Plagued by disillusion with the project’s leadership, Wirth closed his chapter with Neom within his first year.
Expressing similar concerns is the head of a UK-based desalination company, who rejected a 2022 contract worth $100m with The Line, another controversial project.
“May be a haven for the select few working in hi-tech, but what about everyone else?” questioned Malcolm Aw, the CEO of Solar Water PLC.
Aw fervently argued for the consideration of locals as invaluable resources, owing to their innate understanding of the region. “Incorporate their insights, enhance, invent, reinvent, but not at the cost of their homes.”
Individuals displaced due to these developments are tight-lipped, logically apprehensive that their communications with international media might escalate jeopardy for their imprisoned kin.
But the BBC managed to reach out to those uprooted under another Saudi Vision 2030 initiative. Over a million people were moved for the Jeddah Central program, intended to house an opera house, sports area, premium commercial and residential buildings in the western Saudi Arabian metropolis.

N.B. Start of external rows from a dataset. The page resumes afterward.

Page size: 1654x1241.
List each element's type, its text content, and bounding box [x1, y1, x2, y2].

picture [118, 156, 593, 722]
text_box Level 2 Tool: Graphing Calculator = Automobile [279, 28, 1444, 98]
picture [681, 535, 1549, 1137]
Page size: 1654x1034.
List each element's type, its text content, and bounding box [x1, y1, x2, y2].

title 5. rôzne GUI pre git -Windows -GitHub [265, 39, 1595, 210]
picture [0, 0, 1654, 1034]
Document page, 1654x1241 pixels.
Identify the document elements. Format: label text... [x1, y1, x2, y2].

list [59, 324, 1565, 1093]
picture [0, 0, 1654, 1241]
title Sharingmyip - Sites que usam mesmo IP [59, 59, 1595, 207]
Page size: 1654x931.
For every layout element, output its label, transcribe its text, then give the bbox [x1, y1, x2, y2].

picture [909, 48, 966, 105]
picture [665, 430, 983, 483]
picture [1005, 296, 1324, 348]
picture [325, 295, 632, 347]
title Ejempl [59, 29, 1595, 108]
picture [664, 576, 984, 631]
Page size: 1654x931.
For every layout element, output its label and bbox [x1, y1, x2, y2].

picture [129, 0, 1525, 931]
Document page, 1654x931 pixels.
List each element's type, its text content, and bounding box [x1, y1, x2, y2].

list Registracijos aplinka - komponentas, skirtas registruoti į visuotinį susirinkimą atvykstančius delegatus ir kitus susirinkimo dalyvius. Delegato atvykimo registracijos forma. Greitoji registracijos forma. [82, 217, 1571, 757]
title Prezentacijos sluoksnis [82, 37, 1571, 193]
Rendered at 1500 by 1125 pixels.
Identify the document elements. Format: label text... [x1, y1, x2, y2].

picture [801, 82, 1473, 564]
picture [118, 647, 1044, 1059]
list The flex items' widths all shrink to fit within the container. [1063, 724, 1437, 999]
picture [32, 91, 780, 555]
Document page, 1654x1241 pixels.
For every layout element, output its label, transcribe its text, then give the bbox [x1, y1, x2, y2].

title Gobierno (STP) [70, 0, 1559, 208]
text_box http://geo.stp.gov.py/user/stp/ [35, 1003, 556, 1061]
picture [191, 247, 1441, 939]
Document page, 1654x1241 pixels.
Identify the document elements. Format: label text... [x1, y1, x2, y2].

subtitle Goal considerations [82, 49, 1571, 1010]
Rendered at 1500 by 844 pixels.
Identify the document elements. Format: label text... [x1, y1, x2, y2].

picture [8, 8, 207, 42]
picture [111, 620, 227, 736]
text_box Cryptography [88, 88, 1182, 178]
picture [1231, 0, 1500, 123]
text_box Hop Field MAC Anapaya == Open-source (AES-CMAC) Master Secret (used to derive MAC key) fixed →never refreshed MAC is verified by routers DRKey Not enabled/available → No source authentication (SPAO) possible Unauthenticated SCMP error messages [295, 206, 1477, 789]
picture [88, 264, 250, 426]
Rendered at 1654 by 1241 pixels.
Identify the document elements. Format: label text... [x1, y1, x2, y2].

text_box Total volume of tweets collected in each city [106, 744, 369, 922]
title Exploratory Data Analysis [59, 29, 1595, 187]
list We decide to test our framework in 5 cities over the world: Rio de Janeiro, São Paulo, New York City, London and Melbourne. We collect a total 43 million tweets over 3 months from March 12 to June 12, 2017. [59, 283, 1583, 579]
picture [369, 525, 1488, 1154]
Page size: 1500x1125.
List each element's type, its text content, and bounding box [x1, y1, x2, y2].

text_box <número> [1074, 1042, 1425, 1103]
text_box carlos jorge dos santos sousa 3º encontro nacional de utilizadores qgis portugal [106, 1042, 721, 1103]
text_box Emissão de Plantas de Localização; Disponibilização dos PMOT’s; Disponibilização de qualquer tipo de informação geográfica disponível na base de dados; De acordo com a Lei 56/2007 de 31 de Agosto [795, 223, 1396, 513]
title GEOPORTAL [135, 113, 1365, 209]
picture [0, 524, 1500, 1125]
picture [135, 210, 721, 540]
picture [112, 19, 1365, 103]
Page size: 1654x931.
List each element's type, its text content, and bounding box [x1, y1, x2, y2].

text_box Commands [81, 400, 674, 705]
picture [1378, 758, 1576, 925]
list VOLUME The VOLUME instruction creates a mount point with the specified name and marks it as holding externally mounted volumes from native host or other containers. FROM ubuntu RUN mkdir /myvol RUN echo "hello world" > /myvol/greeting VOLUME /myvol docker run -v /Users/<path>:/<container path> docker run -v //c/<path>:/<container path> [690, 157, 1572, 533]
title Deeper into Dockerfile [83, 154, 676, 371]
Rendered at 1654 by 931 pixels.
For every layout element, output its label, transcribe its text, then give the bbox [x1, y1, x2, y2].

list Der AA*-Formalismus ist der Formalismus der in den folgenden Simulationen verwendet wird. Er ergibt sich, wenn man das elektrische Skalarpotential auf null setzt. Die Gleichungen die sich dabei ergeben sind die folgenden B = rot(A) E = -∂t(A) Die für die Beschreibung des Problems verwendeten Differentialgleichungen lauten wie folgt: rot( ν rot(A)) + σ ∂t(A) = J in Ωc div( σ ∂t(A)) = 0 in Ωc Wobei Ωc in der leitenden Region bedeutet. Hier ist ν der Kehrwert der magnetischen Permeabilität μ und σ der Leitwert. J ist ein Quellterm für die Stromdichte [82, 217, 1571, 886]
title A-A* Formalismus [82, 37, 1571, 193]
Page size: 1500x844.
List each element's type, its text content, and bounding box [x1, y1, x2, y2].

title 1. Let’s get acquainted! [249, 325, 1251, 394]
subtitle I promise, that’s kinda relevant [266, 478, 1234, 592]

Nader Hijazi, pseudonymously used here for privacy, was brought up in Aziziyah — one among the approximately 63 districts affected by these reconstructions. Hijazi’s world was turned upside down with the short-notice demolition of his father’s house in 2021.
Hijazi depicts the photos of his erstwhile neighborhood as distressing, reminiscent of scenes from a conflict zone. “They’re waging a war on us, a war on our identities.”
Two arrests in conjunction with the Jeddah displacements have been reported to the BBC by Saudi campaigners — one individual for resisting eviction, another for circulating pictures of anti-demolition graffiti on social media.
Additionally, a relative of a detainee at Jeddah’s Dhahban Central Prison revealed accounts of another 15 individuals allegedly detained there — supposedly for bidding adieu in one of the districts marked for demolition. Confirming the veracity of these claims remains challenging due to limited access to the Saudi prison system.
In a survey by ALQST of 35 displaced residents from Jeddah’s multiple localities, none reported receipt of compensation or sufficient warning as per local regulations. Further troubling is that more than half reported being coerced to vacate their homes under the threat of incarceration.